A period combines two phrases (antecedent and consequent) into a single formal unit. A period typically spans 8, 16, or 32 bars, with the antecedent asking a harmonic question and the consequent providing an answer. This structure is fundamental to nearly all Western music forms.
Analyze periods in minuets, hymns, and popular songs. Compose a simple period by creating an antecedent phrase ending on V and a consequent phrase ending on I.
A period is not the same as a phrase—a period is a grouping of two (sometimes more) phrases that create a complete formal statement.
From your study of phrase structure, you know that a phrase is the basic unit of musical form: a coherent melodic-harmonic idea that ends with a cadence — a harmonic punctuation mark. Now we are building one level up. Just as a sentence requires more than a subject to be grammatically complete, a phrase often sounds incomplete on its own. A period is two phrases that together form a complete musical statement, structured like a question followed by an answer.
The first phrase — the antecedent — typically ends on a weaker or incomplete cadence, most often a half cadence (ending on V).
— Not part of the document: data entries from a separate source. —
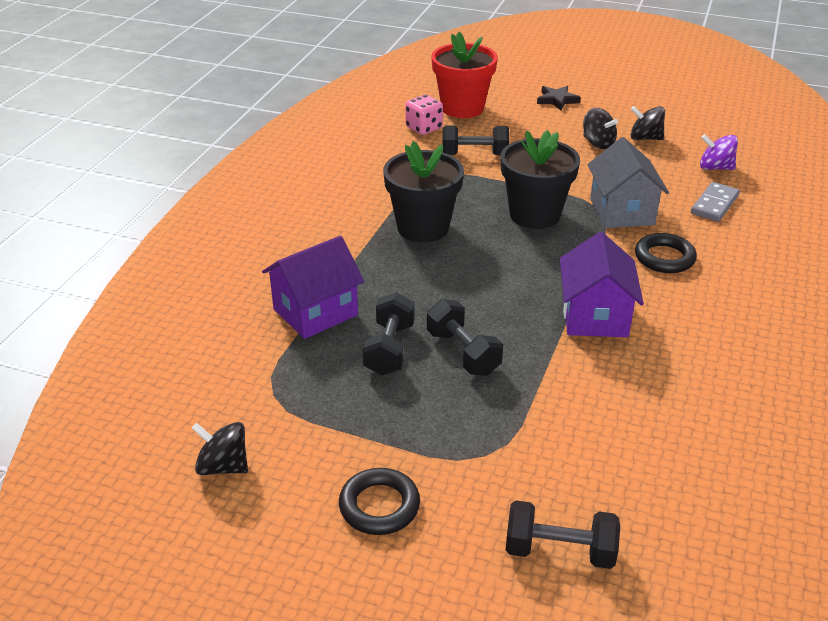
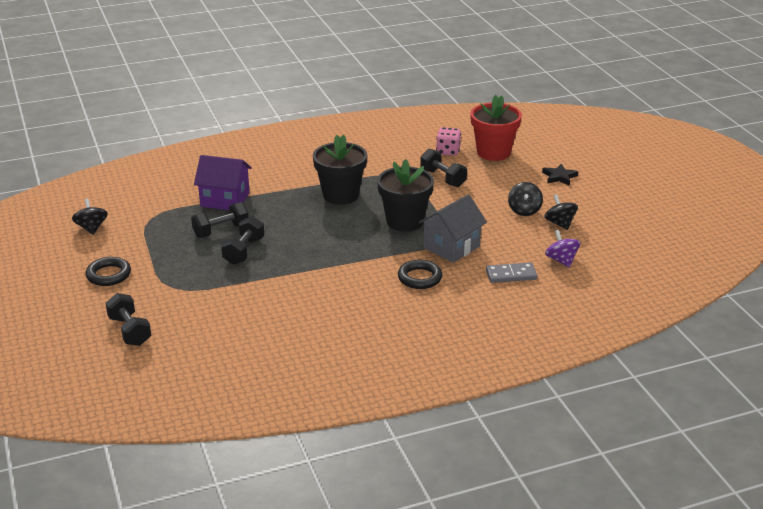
camera: 50 degrees right, 5 degrees down
(594, 316) = (327, 276): purple house -> none

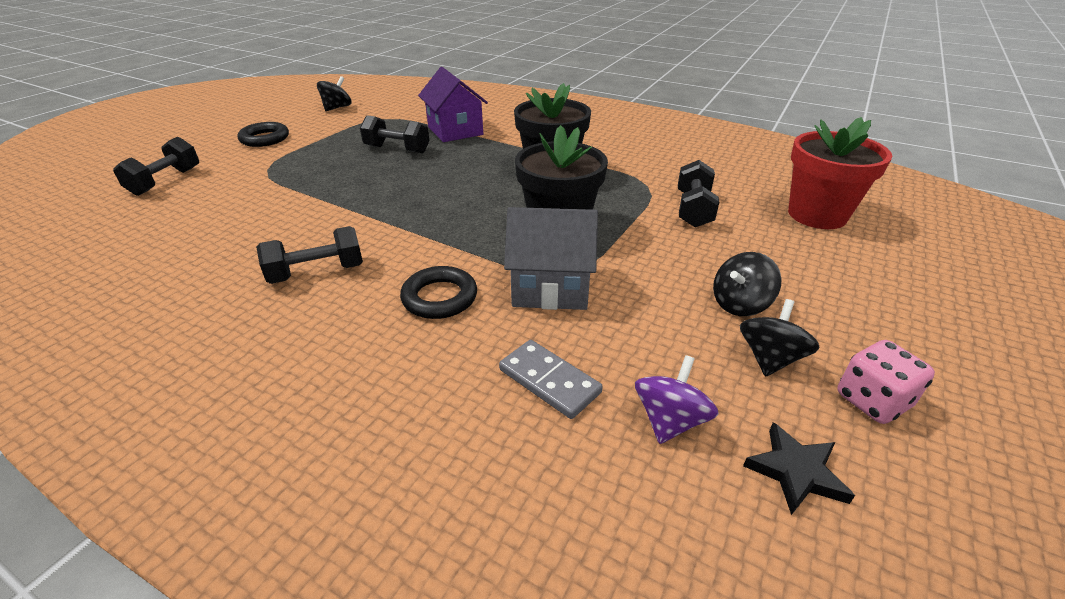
camera: 50 degrees right, 5 degrees up
(244, 251) = (372, 172): black dumbbell -> black dumbbell (317, 273)
(448, 151) = (753, 188): pink dice -> pink dice (872, 401)
(559, 177) = (881, 292): black star -> black star (796, 471)

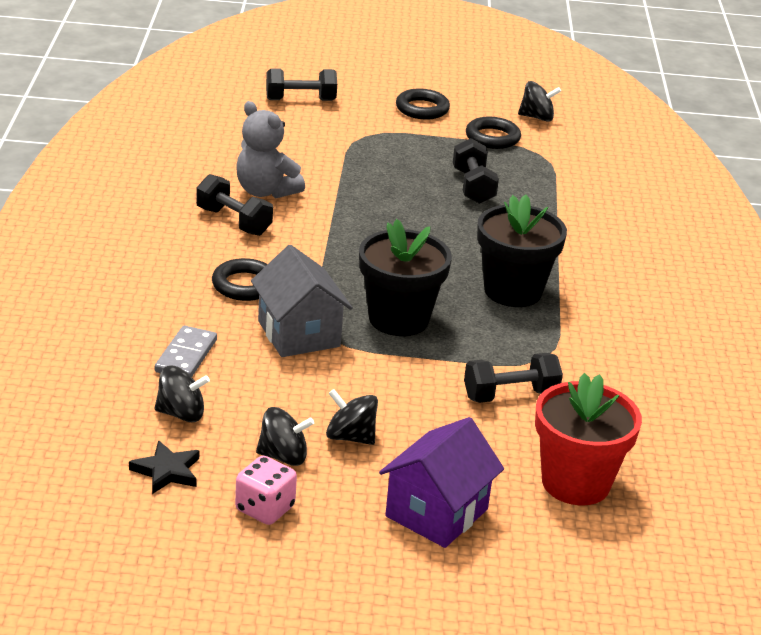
camera: 60 degrees right, 5 degrees down
(287, 239) = (265, 191): none -> grey teddy bear
(341, 127) = (492, 138): none -> black ring
(455, 131) = (555, 206): purple house -> purple house (436, 513)
(670, 420) = (181, 414): purple spinning top -> black spinning top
The music lands on the dominant and holds there, creating a sense of suspension, as if it is waiting for something. The second phrase — the consequent — answers by repeating or responding to the antecedent's melodic material and this time ending with a stronger authentic cadence (V→I). The resolution to the tonic provides the sense of completion the antecedent withheld. This question-and-answer dynamic is precisely what gives the period its forward drive and satisfying conclusion.
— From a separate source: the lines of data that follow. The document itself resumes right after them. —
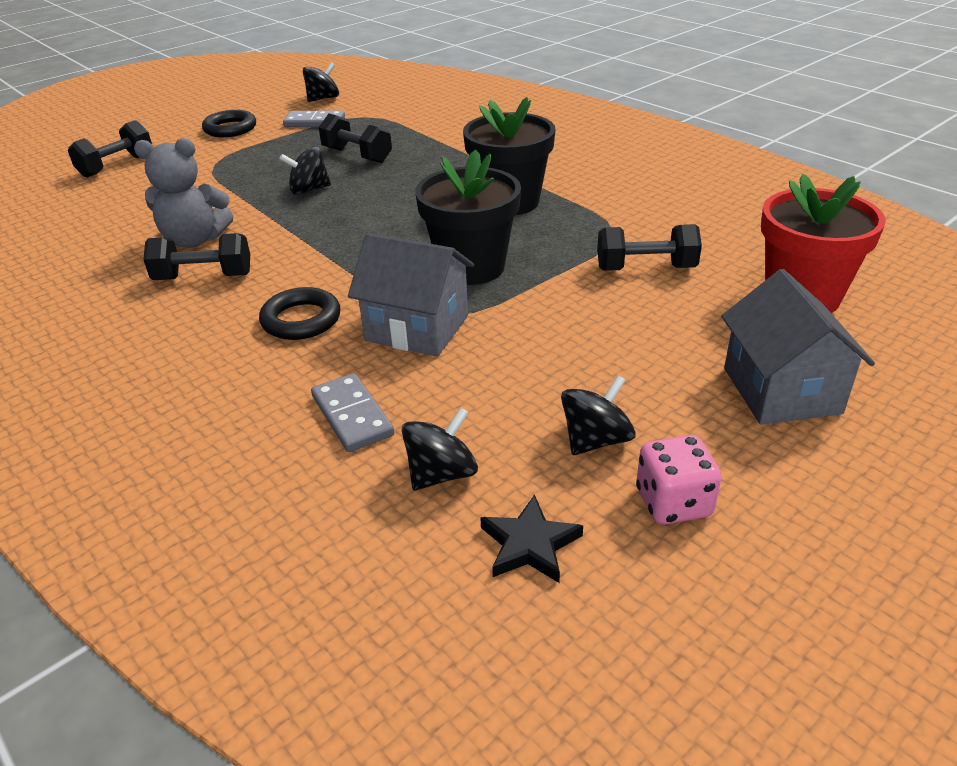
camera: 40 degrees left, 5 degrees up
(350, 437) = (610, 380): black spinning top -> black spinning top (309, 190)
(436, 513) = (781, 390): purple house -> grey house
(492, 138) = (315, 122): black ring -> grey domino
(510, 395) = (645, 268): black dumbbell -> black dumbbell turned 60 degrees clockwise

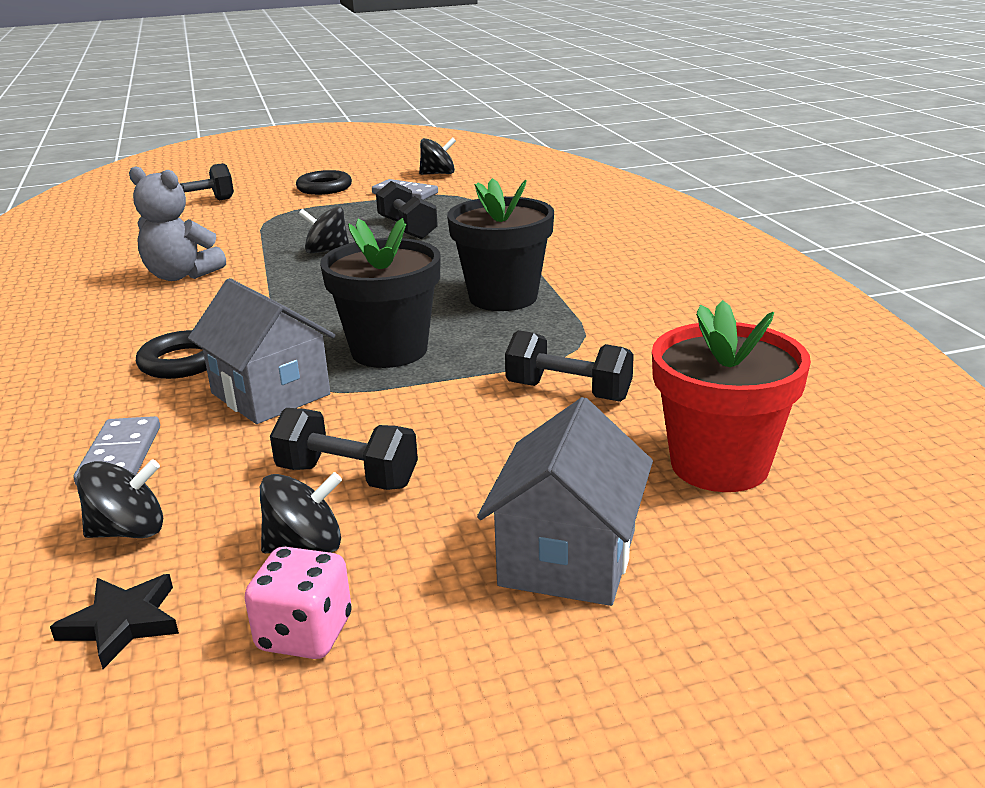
camera: 25 degrees right, 10 degrees down
(204, 277) = (150, 308): black dumbbell -> black dumbbell (347, 476)

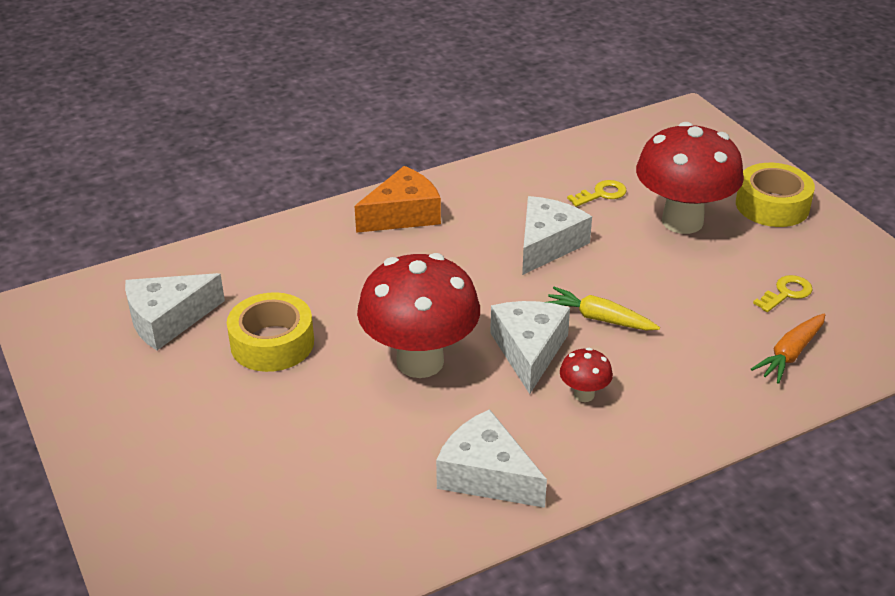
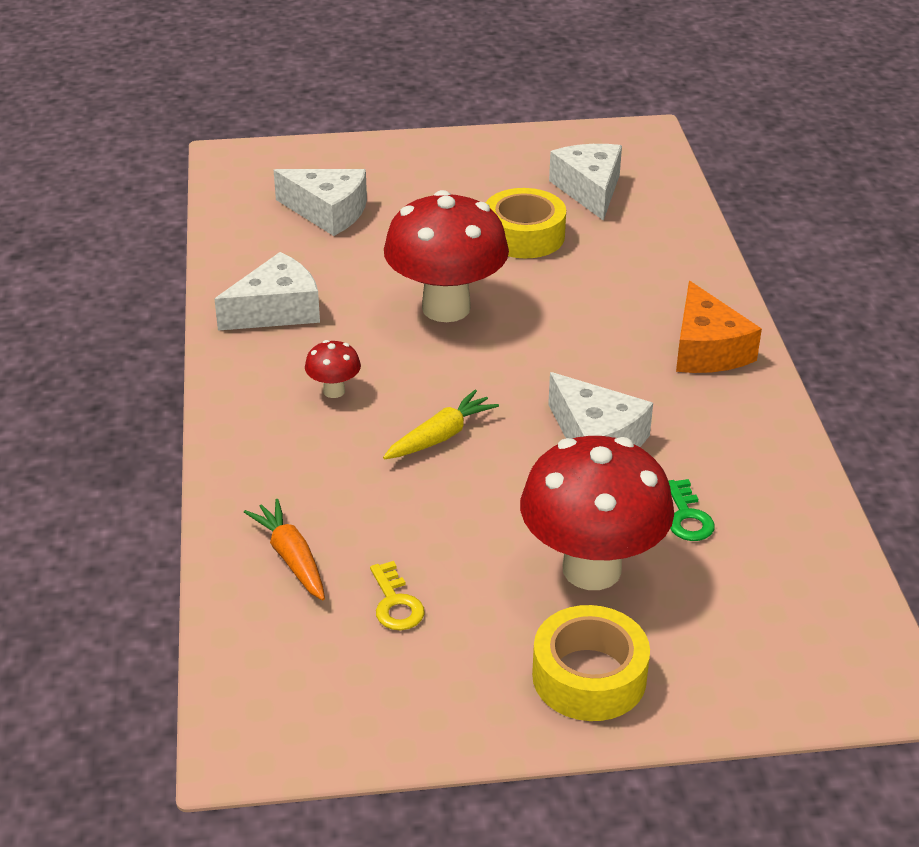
camera: 110 degrees right, 0 degrees up
(529, 351) = (419, 375): white cheese -> white cheese (328, 212)
(601, 194) = (687, 517): yellow key -> green key

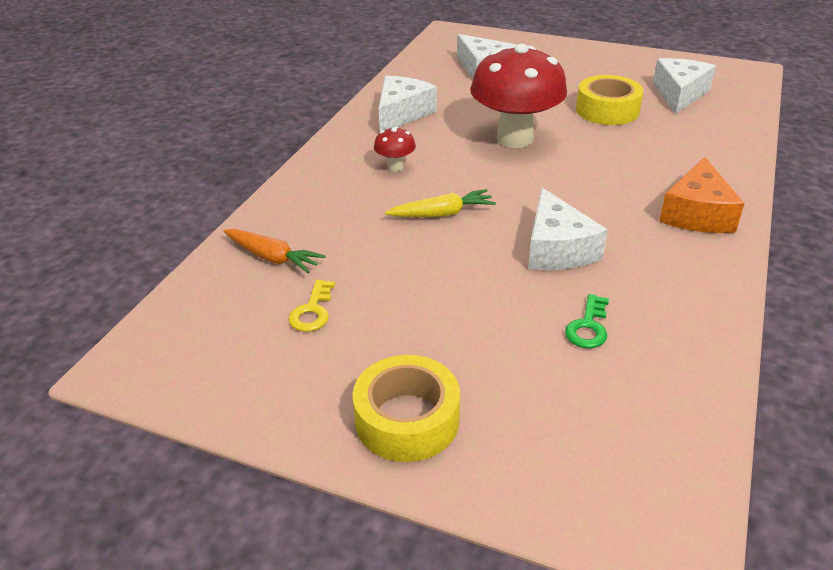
camera: 30 degrees right, 0 degrees up
(276, 310) = (402, 114): white cheese -> white cheese turned 60 degrees counterclockwise
(291, 558) = (273, 258): orange carrot -> orange carrot turned 120 degrees clockwise
(591, 569) = (477, 338): red mushroom -> none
A simple way to internalize this is to hum "Twinkle Twinkle Little Star." The first four bars (C C G G A A G | F F E E D D C) form the antecedent, ending with a half cadence. The second four bars (G G F F E E D | G G F F E E D) form the first part of the consequent, and then the final line repeats the antecedent as a consequent that concludes on tonic. You can find the same architecture in minuets by Mozart, hymn tunes, and countless folk songs — the period is so fundamental that once you learn to hear it, it appears everywhere.
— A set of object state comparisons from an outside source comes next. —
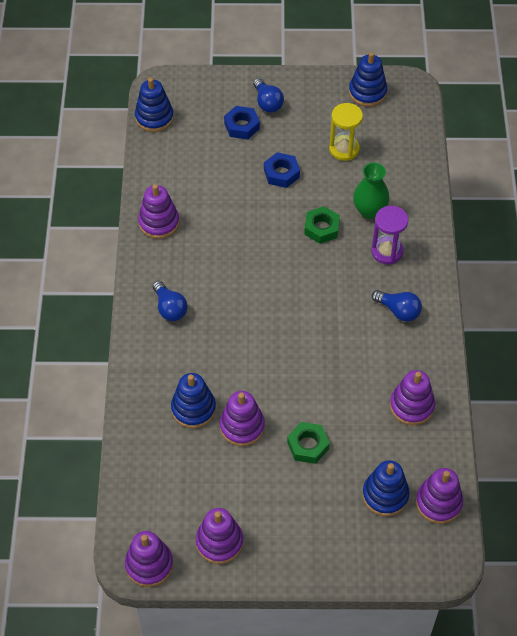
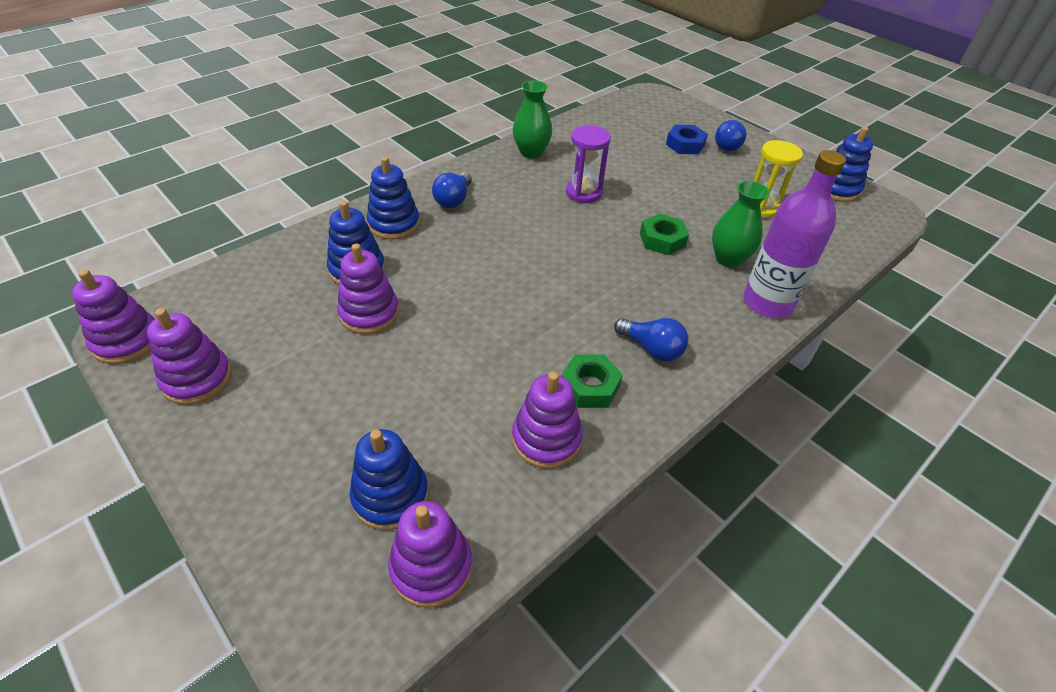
camera: 45 degrees right, 10 degrees down
(154, 117) = (621, 105): blue stacking toy -> blue stacking toy (394, 224)
(159, 222) = (531, 152): purple stacking toy -> green vase
(281, 173) = (677, 187): blue nut -> none
(308, 445) = (395, 378): green nut -> green nut (590, 386)
(387, 251) = (705, 297): purple hourglass -> purple hourglass (583, 193)
(398, 311) = (651, 348): blue light bulb -> blue light bulb turned 45 degrees counterclockwise
(418, 226) = (767, 303): none -> purple bottle

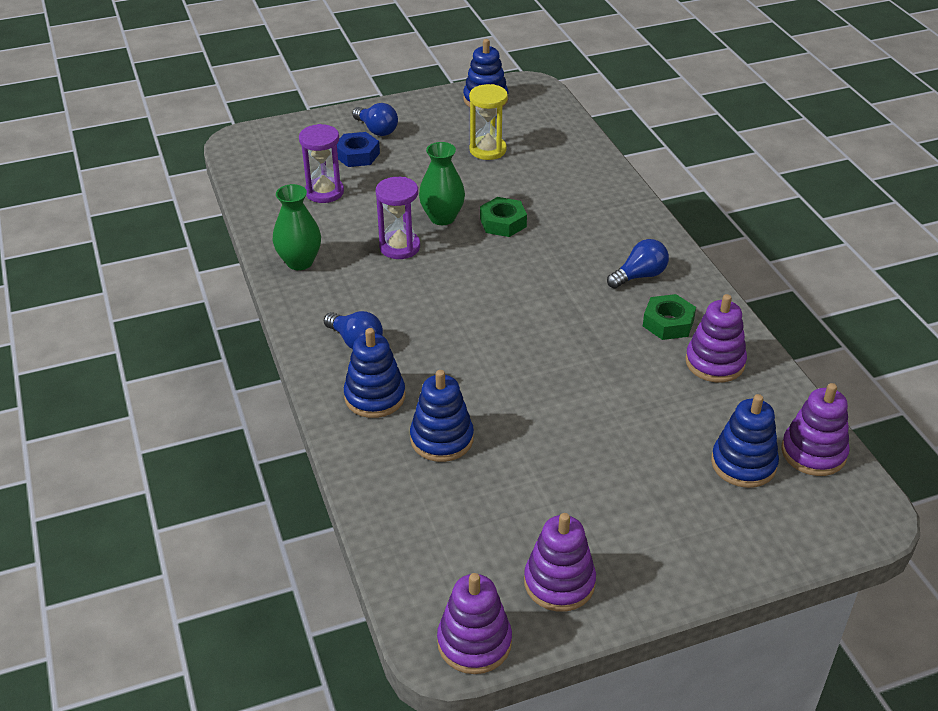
camera: 65 degrees left, 5 degrees down
(369, 313) = (516, 441): purple stacking toy -> none
(624, 142) = (324, 192): none -> purple hourglass
(728, 259) = (549, 195): green vase -> green vase (442, 217)
(767, 303) = (613, 196): purple bottle -> none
It is worth distinguishing the parallel period (where the consequent begins with the same or similar melodic material as the antecedent) from the contrasting period (where the consequent introduces new melodic material). Most common periods are parallel — the motivic repetition reinforces the sense of formal pairing. A contrasting period sounds more developmental, as if the second phrase is responding rather than echoing. Both types share the essential harmonic architecture: incomplete cadence to complete cadence. Recognizing period structure is a foundation for analyzing larger forms — binary form, ternary form, and sonata form are all organized around hierarchies of periods and groups of periods.